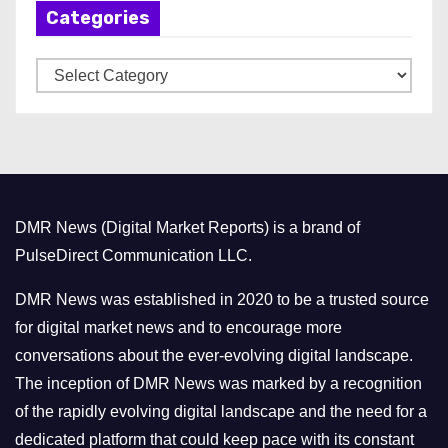
Categories
i
v
C
e
a
s
t
e
g
o
DMR News (Digital Market Reports) is a brand of
r
PulseDirect Communication LLC.
i
e
DMR News was established in 2020 to be a trusted source
s
for digital market news and to encourage more
conversations about the ever-evolving digital landscape.
The inception of DMR News was marked by a recognition
of the rapidly evolving digital landscape and the need for a
dedicated platform that could keep pace with its constant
══════════════════════════════
EXERCISE GOAL: Each record above should be repeated exactly, please, without pictures.

COMPLETED EXERCISE:
Categories
i
v
C
e
a
s
t
e
g
o
DMR News (Digital Market Reports) is a brand of
r
PulseDirect Communication LLC.
i
e
DMR News was established in 2020 to be a trusted source
s
for digital market news and to encourage more
conversations about the ever-evolving digital landscape.
The inception of DMR News was marked by a recognition
of the rapidly evolving digital landscape and the need for a
dedicated platform that could keep pace with its constant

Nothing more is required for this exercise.